[What to work on]
(A) Transcribe everything in the group-order proof from "Case 1. $n=1$: [we" down to "which is nonsense.", keeping every symbol unchanged.
(B) For each statement below, answer yes or no according to the group-order proof, and quote the words of the proof that settle it. (i) The proof treats the case $n=0$ as obvious. (ii) In Case 2, the intersection $H$ of two Sylow $q$-subgroups turns out to have order $q^{n-2}$. (iii) The proof concludes that $N_G(H)$ is all of $G$.

[Source passage]
####
Problem. Prove that a group $G$ with $|G|=p^2q^n, \ n \geq 0$ and $p \leq q,$ where $p,q$ are primes, is not simple.

Solution.  If $p=q,$ then $|G|=p^{n+2}$ and we know that every group of order $p^m,$ where $p$ is a prime and $m \geq 1,$ has a subgroup of order $p^{m-1}$ and all such subgroups are normal. So in this case $G$ is not simple. Thus we may assume that $p < q.$ The case $n=0$ is obvious. So we will consider two cases:

Case 1. $n=1$: [we do not need the condition $p for this case.] Suppose that $G$ is simple. Then $n_p=q$ and either $n_q=p$ or $n_q=p^2.$ If $n_q = p^2,$ then $G$ will have $p^2(q-1)=|G|-p^2$ elements of order $q$ because every Sylow $q$-subgroup of $G$ has exatly $q-1$ elements of order $q.$ But then we will only have $p^2$ elements left and so $n_p=1,$ which is a contradiction. If $n_q=p,$ then $q=n_p > p$ and $p=n_q > q,$ which is nonsense.

Case 2. $n \geq 2$: Suppose that $G$ is simple. Let $Q_1 \neq Q_2$ be two $q$-Sylow  subgroups of $G$ and put $H=Q_1 \cap Q_2.$ Then

$\displaystyle |G|=p^2q^n \geq |Q_1Q_2|=\frac{|Q_1| \cdot |Q_2|}{|H|}=\frac{q^{2n}}{|H|}.$

Thus $|H| \geq \frac{q^n}{p^2} > q^{n-2}.$ Therefore, since $|H| \mid q^n$ and $|H| < q^n,$ we’ll get $|H|=q^{n-1}.$ So $H \neq \{1\}$ is a normal subgroup of $Q_1$ and $Q_2.$ Hence $N_G(H)$ contains both $Q_1,Q_2$ and so $Q_1Q_2 \subseteq N_G(H).$ As a result $|N_G(H)|=p^kq^n,$ for some $k \leq 2.$ But then

$p^kq^n=|N_G(H)| \geq |Q_1Q_2|=q^{n+1},$

which gives us $p^k \geq q.$ Since $p < q,$ the only possibility would be $k=2.$ Thus $N_G(H)=G,$ i.e. $H \lhd G. \ \Box$
####
[Given records]

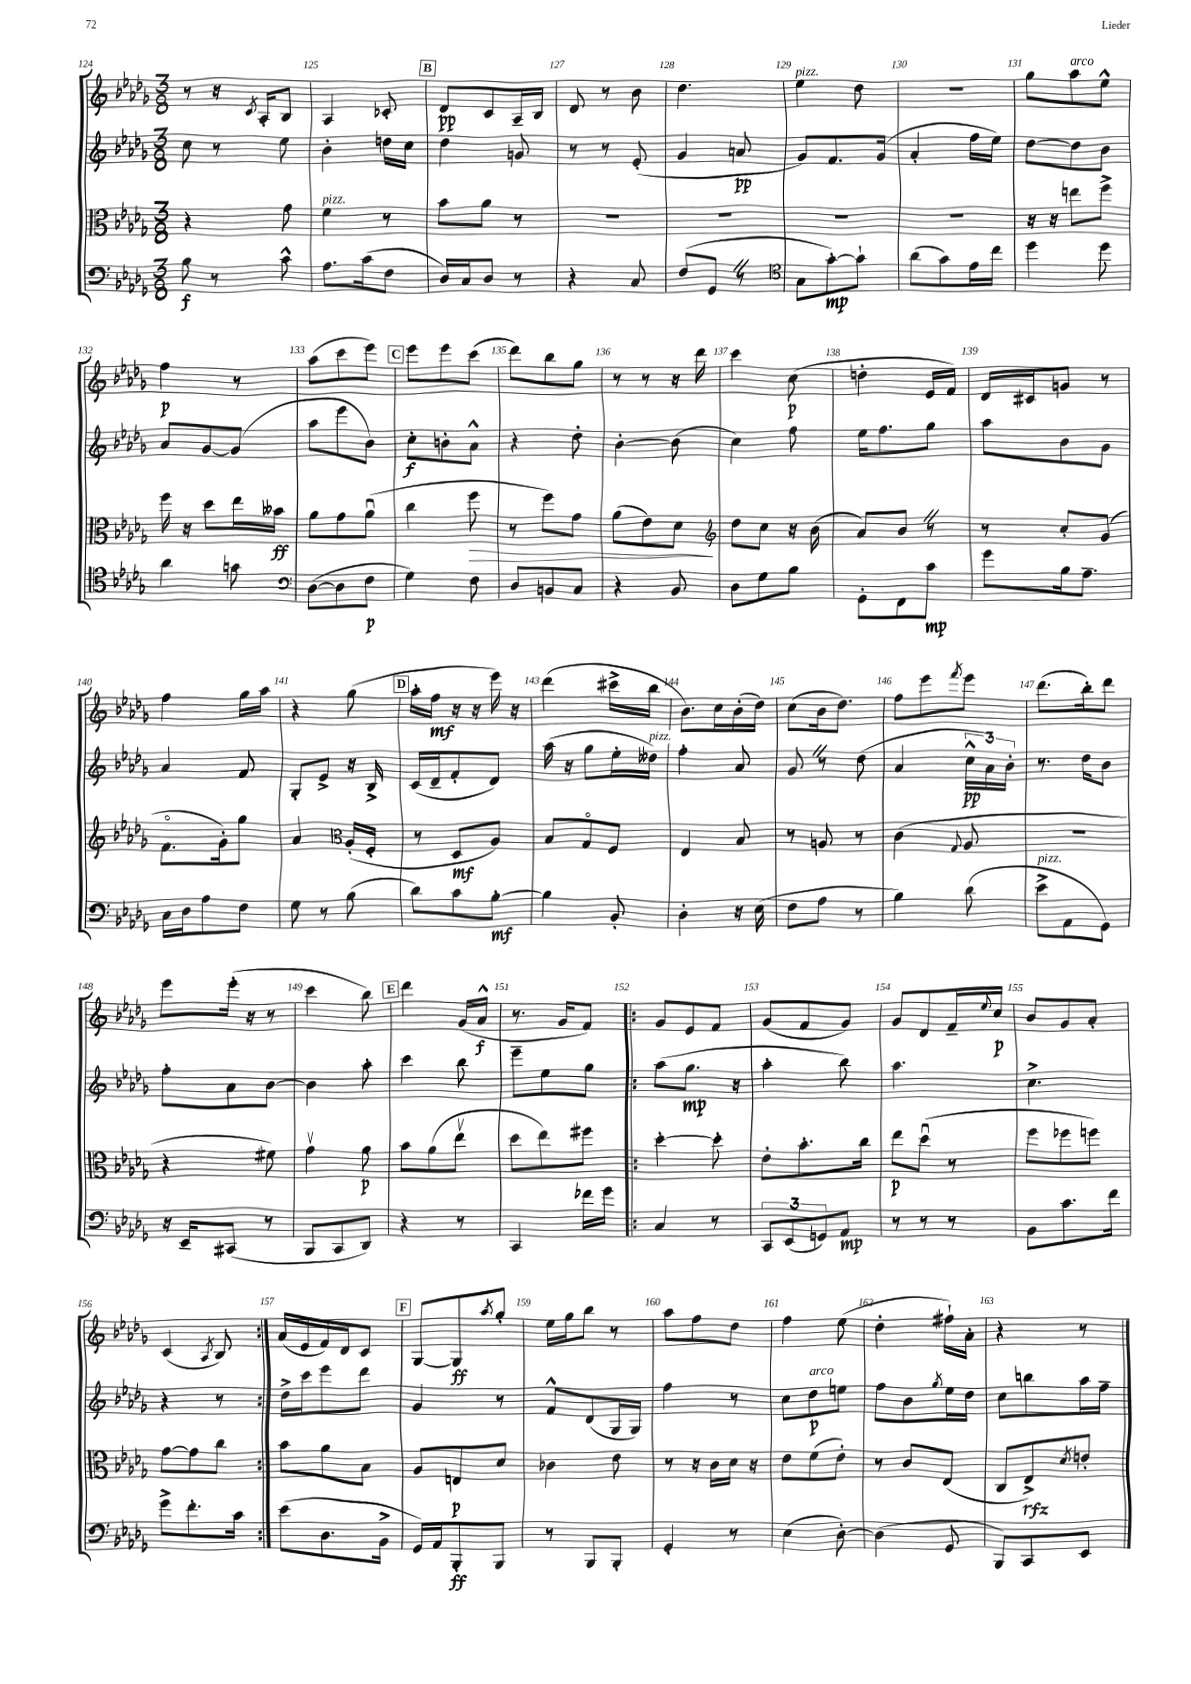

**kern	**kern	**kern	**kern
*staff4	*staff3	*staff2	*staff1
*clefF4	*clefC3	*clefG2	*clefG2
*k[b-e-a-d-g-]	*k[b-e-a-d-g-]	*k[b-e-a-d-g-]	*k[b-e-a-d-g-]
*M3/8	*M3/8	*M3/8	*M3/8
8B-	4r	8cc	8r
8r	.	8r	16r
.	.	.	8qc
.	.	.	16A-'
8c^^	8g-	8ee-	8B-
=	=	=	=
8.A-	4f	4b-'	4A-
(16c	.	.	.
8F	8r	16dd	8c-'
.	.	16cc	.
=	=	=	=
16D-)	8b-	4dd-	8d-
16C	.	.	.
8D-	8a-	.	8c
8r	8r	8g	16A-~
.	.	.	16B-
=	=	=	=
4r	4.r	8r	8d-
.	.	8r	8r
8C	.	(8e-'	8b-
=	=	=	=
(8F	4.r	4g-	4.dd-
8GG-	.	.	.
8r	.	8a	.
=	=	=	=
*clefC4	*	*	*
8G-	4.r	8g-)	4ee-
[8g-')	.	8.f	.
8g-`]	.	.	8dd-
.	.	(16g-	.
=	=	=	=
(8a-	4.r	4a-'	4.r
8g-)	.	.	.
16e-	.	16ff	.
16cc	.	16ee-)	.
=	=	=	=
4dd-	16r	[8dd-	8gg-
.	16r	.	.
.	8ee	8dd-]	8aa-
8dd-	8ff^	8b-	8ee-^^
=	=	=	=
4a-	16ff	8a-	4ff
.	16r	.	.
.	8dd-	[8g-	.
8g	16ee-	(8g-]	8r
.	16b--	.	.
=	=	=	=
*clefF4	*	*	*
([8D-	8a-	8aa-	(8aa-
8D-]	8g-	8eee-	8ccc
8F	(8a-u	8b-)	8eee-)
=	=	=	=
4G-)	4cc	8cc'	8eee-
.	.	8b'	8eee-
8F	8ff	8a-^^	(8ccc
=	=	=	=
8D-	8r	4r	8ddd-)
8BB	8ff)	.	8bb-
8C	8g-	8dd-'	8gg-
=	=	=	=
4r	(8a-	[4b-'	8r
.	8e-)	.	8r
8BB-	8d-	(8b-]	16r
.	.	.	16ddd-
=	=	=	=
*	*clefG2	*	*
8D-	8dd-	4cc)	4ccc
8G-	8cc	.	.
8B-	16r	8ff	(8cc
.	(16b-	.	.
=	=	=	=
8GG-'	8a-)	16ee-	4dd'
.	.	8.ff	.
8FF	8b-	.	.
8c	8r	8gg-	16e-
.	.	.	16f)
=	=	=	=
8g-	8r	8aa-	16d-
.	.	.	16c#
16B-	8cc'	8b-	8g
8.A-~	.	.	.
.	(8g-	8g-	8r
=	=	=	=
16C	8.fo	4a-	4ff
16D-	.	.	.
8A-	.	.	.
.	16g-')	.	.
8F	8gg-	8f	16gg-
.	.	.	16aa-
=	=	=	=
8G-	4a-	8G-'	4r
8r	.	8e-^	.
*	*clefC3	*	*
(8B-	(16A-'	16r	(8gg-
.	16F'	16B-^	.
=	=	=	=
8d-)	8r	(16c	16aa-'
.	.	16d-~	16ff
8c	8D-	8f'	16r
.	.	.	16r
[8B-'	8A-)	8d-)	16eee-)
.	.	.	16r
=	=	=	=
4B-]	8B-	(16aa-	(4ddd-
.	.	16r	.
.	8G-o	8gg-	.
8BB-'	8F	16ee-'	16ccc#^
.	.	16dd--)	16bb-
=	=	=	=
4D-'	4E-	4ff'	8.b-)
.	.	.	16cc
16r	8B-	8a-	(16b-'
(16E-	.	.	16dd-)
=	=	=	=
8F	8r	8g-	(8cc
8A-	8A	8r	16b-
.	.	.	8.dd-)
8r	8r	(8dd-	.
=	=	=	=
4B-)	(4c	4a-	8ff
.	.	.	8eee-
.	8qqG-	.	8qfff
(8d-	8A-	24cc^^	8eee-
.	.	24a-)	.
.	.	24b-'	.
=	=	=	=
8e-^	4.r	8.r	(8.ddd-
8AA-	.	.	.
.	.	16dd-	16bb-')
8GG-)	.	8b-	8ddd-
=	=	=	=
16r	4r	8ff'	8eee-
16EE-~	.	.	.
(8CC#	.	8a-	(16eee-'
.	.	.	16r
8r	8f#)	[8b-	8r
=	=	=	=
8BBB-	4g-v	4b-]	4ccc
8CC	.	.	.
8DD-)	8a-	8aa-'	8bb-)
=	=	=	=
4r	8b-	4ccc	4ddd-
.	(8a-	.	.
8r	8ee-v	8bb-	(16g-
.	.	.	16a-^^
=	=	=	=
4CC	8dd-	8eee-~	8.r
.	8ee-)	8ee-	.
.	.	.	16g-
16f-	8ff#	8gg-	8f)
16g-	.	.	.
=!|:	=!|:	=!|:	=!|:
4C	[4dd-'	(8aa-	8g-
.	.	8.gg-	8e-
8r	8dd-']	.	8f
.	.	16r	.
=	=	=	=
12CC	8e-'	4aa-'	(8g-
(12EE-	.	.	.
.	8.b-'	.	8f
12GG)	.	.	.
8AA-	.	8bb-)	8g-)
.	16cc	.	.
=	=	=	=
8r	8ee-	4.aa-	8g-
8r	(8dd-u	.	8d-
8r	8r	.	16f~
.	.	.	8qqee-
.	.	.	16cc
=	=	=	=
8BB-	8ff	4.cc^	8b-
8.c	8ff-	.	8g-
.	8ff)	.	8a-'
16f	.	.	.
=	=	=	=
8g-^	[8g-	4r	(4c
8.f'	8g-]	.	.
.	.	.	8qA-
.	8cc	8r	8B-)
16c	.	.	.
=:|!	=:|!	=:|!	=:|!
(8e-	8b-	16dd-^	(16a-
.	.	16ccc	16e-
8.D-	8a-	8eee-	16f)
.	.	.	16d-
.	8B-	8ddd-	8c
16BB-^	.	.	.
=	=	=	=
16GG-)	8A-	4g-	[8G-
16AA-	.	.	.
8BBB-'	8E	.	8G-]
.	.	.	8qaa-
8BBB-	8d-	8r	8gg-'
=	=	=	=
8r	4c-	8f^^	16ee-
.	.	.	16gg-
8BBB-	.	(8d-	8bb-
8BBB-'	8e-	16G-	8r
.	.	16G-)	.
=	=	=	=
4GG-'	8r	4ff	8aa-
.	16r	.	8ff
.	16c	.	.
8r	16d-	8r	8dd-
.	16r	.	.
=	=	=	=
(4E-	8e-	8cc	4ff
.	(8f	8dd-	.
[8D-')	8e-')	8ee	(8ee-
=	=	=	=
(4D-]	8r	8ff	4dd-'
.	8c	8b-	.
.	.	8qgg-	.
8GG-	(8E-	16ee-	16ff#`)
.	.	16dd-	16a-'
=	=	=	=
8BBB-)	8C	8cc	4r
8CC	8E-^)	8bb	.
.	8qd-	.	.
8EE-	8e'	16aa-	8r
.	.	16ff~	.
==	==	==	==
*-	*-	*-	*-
####
[Exercise answers]
(A)
Case 1. $n=1$: [we do not need the condition $p for this case.] Suppose that $G$ is simple. Then $n_p=q$ and either $n_q=p$ or $n_q=p^2.$ If $n_q = p^2,$ then $G$ will have $p^2(q-1)=|G|-p^2$ elements of order $q$ because every Sylow $q$-subgroup of $G$ has exatly $q-1$ elements of order $q.$ But then we will only have $p^2$ elements left and so $n_p=1,$ which is a contradiction. If $n_q=p,$ then $q=n_p > p$ and $p=n_q > q,$ which is nonsense.

(B)
(i) Yes: "The case $n=0$ is obvious."
(ii) No: "we’ll get $|H|=q^{n-1}.$"
(iii) Yes: "Thus $N_G(H)=G,$"